Hier zeigt sich, wie wichtig der geistliche Austausch ist, der sich über die ganze
Weltkirche erstreckt, der aber grundlegend für das Werden der Kirche in unserem Land
ist – er bleibt grundlegend für alle Zeiten – dass wir miteinander über die Kontinente
hin glauben und voneinander glauben lernen . Wenn wir uns dem ganzen Glauben in der
ganzen Geschichte und dessen Bezeugung in der ganzen Kirche öffnen, dann hat der katholische
Glaube auch als öffentliche Kraft in Deutschland Zukunft. Zugleich zeigen uns die
Heiligengestalten von denen ich sprach die große Fruchtbarkeit eines Lebens mit Gott,
die Fruchtbarkeit dieser radikalen Liebe zu Gott und zum Nächsten. Heilige, selbst
wo es nur wenige sind, verändern die Welt. Und die großen Heiligen bleiben verändernde
Kräfte alle Zeiten hindurch. So waren die politischen Veränderungen des Jahres
1989 in unserem Land nicht nur durch das Verlangen nach Wohlstand und Reisefreiheit
motiviert, sondern entscheidend durch die Sehnsucht nach Wahrhaftigkeit. Diese Sehnsucht
wurde unter anderem durch Menschen wachgehalten, die ganz im Dienst für Gott und den
Nächsten standen und bereit waren, ihr Leben zu opfern. Sie und die erwähnten Heiligen
geben uns Mut, die neue Situation zu nutzen. Wir wollen uns nicht in einem bloß privaten
Glauben verstecken, sondern die gewonnene Freiheit verantwortlich gestalten. Wir wollen,
wie die Heiligen Kilian, Bonifatius, Adelar, Eoban und Elisabeth von Thüringen als
Christen auf unsere Mitbürger zugehen und sie einladen, mit uns die Fülle der Frohen
Botschaft, ihre Gegenwart und ihre Lebenskraft und Schönheit zu entdecken.
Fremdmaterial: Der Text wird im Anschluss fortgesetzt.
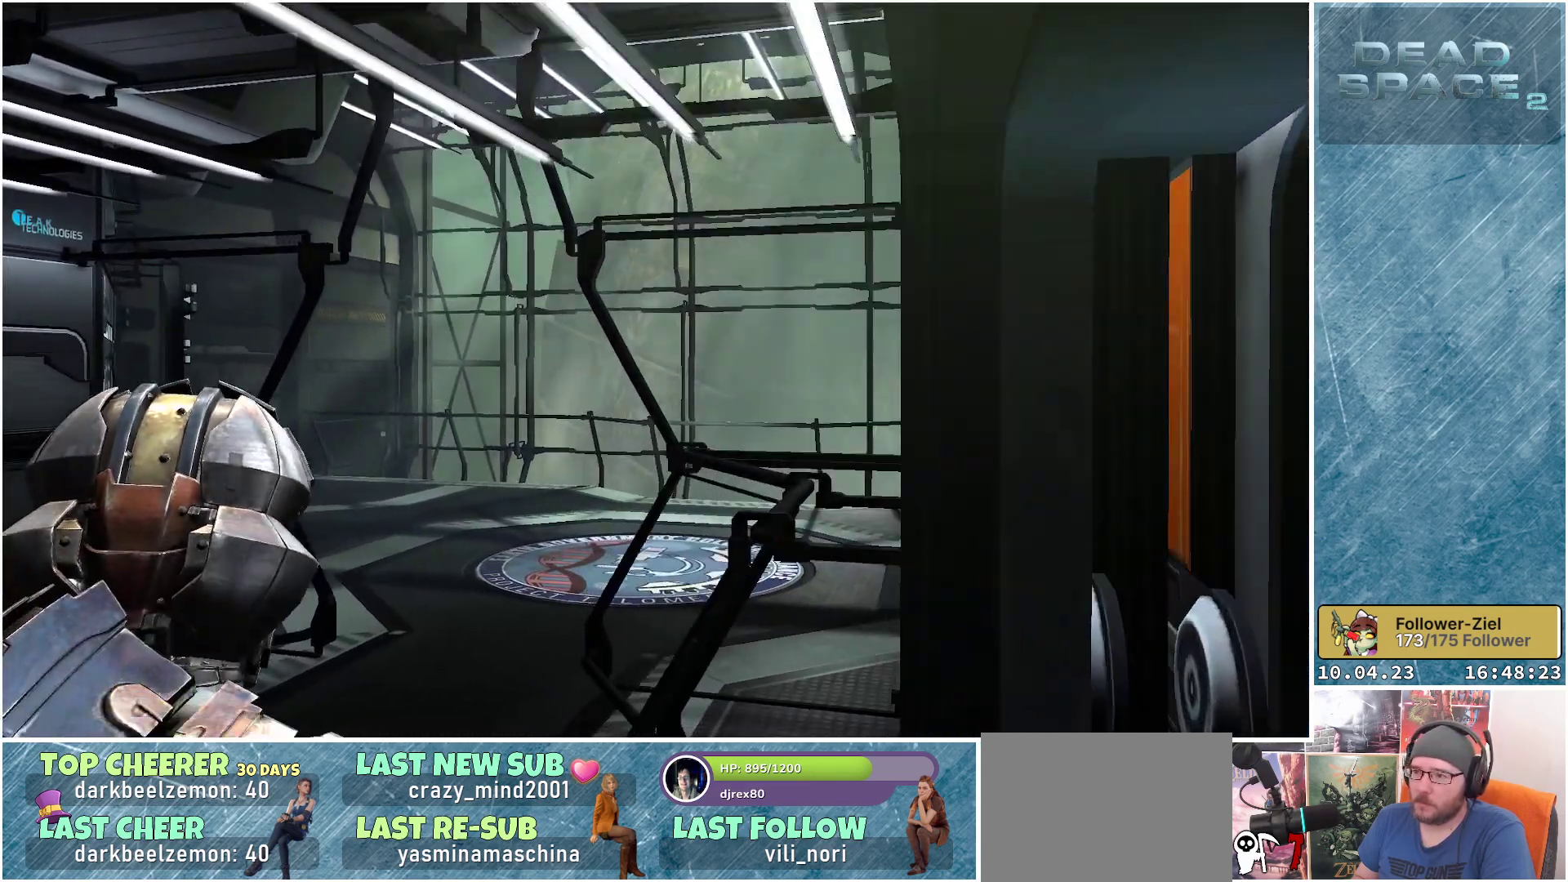
{"buttons": [], "left_stick": "up-left", "right_stick": "center", "events": [[333, "right_stick", "center"]]}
Dann gleichen
wir der berühmten Glocke des Erfurter Domes, die den Namen „Gloriosa“ trägt, die „Glorreiche“.
Sie gilt als größte freischwingende mittelalterliche Glocke der Welt. Sie ist ein
lebendiges Zeichen für unsere tiefe Verwurzelung in der christlichen
Überlieferung, aber auch ein Signal des Aufbruchs und der missionarischen Einladung.
Sie wird auch heute in dieser Festmesse an ihrem Ende erklingen. Sie möge uns dann
ermuntern, nach dem Beispiel der Heiligen das Zeugnis sichtbar und hörbar zu machen
in der Welt, die Herrlichkeit Gottes hörbar und schaubar zu machen und so zu leben
in einer Welt, in der Gott da ist und Leben schön und sinnvoll werden lässt. Amen.